Machine Learning Could Make Manufacturing New Medicines Easier for Synthetic Chemists

Researchers are combining the power of AI with chemistry.

Published Feb 20, 2018 1:18 PM EST

Image: usehung/flickr

Predicting Reactions

Mixing chemicals in a laboratory isn’t as easy as it looks on TV. Researchers can’t just pour everything in one beaker and hope for the best. Developing a new chemical compound — like, say, a new drug or medicine — with the highest possible yield requires an optimum combination of chemicals.

While finding that ideal mixture is not an easy task, an artificial intelligence (AI) designed by researchers from Princeton University and Merck Research Laboratories might be able to help. The team’s machine learning algorithm can accurately predict chemical reaction yields, according to the study published in the journal Science.

“Many of these machine learning algorithms have been around for quite some time,” Princeton researcher Jesús Estrada said in a press release. “However, within the synthetic organic chemistry community, we really haven’t tapped into the exciting opportunities that machine learning offers.”

Chemists typically change one variable at a time when analyzing the outcome of different reactions. So the team’s algorithm — which can predict outcomes after modifying four different components at the same time — represents a large leap forward.

Machine Learning Improvements

One of the biggest obstacles for multi-dimensional models, the kind that the team’s new AI uses, is calculating a “descriptor” for each individual chemical. A descriptor is an input value that represents information about each chemical — how many bonds it has, its molecular weight, what it looks like geometrically, to name a few — and calculating each descriptor is very time consuming.

The researchers knew that calculating each descriptor one by one would have been impractical for the large number of chemical combinations they wanted to use. So they used a code, based on an existing program called Spartan, to calculate and extract descriptors for each chemical instead.

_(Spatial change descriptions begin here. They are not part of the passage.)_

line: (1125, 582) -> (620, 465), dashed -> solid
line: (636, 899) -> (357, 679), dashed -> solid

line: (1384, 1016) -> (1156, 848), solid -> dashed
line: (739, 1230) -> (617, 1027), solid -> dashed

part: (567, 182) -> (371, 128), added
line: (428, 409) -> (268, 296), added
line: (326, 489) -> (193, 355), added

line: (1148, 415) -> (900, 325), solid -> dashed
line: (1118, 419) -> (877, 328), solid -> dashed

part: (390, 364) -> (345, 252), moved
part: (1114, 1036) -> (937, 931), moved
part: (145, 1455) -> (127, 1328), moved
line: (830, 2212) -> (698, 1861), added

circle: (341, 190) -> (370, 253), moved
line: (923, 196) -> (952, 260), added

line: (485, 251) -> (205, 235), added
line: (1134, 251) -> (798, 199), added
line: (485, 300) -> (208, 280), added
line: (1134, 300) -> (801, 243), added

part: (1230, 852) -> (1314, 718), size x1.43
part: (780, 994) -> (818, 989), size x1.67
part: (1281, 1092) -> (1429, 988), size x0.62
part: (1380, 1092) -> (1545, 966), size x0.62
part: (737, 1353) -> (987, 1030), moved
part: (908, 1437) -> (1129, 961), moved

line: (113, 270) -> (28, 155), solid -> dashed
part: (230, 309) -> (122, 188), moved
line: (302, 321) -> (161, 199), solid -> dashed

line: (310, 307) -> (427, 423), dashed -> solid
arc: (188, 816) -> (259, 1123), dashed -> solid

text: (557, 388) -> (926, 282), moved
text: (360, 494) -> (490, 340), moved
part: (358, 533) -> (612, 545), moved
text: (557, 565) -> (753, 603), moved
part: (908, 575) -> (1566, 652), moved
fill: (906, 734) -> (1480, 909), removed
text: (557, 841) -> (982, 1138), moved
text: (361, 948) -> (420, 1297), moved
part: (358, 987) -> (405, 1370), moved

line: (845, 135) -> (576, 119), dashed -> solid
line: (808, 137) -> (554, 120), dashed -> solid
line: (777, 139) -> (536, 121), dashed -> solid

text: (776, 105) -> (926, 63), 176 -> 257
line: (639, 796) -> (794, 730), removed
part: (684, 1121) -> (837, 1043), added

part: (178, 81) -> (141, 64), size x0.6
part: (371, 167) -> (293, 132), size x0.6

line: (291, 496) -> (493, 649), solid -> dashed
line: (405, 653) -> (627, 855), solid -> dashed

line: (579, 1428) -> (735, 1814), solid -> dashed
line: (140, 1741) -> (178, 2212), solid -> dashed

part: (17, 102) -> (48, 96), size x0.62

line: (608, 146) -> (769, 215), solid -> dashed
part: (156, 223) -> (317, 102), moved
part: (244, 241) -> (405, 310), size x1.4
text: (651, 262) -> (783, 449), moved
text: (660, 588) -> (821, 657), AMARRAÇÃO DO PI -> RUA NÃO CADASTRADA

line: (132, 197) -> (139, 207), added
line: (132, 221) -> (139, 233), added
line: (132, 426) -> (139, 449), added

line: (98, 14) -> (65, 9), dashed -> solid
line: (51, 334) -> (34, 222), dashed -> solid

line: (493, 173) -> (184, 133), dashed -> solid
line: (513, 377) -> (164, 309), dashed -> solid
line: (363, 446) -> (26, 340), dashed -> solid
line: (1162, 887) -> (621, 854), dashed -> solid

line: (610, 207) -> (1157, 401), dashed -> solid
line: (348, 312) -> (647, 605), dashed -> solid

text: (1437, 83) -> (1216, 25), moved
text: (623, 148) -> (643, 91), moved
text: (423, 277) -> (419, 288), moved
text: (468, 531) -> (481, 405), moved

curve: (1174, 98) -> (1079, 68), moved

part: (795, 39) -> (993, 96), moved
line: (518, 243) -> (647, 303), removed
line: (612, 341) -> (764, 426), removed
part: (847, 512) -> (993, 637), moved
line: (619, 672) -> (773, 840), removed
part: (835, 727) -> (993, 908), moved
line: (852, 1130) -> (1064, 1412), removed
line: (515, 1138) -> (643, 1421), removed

With the descriptors on hand, the researchers then tested them with various models. They settled for a machine learning program that uses what’s called a “random forest” model, which worked by using random samples from a small data set to build a decision tree. By averaging the yield results for a given reaction that each tree predicts, the model comes up with an overall yield prediction.

Furthermore, the random forests accurately predicted reaction yields from the results of only a hundred reactions, researcher Derek Ahneman explained. It could even predict yields for chemical compounds not originally included in the training set.

In short, the machine learning algorithm was able to handle data that ordinary chemists couldn’t.

The researchers hope that their algorithm could simplify the process of making synthetic compounds, particularly in developing new medicines. In order to help other chemists, they have made the software available for other labs to use. “The software that we developed can work for any reaction, any substrate,” Abigail Doyle, the A. Barton Hepburn Professor of Chemistry at Princeton University, said in a statement.

According to Doyle, vast resources and time are expended to make synthetic molecules, often in a largely ad hoc manner. This AI could change that. Using this new software, chemists could identify high-yielding combinations of chemicals and substrates more cheaply and efficiently than ever before.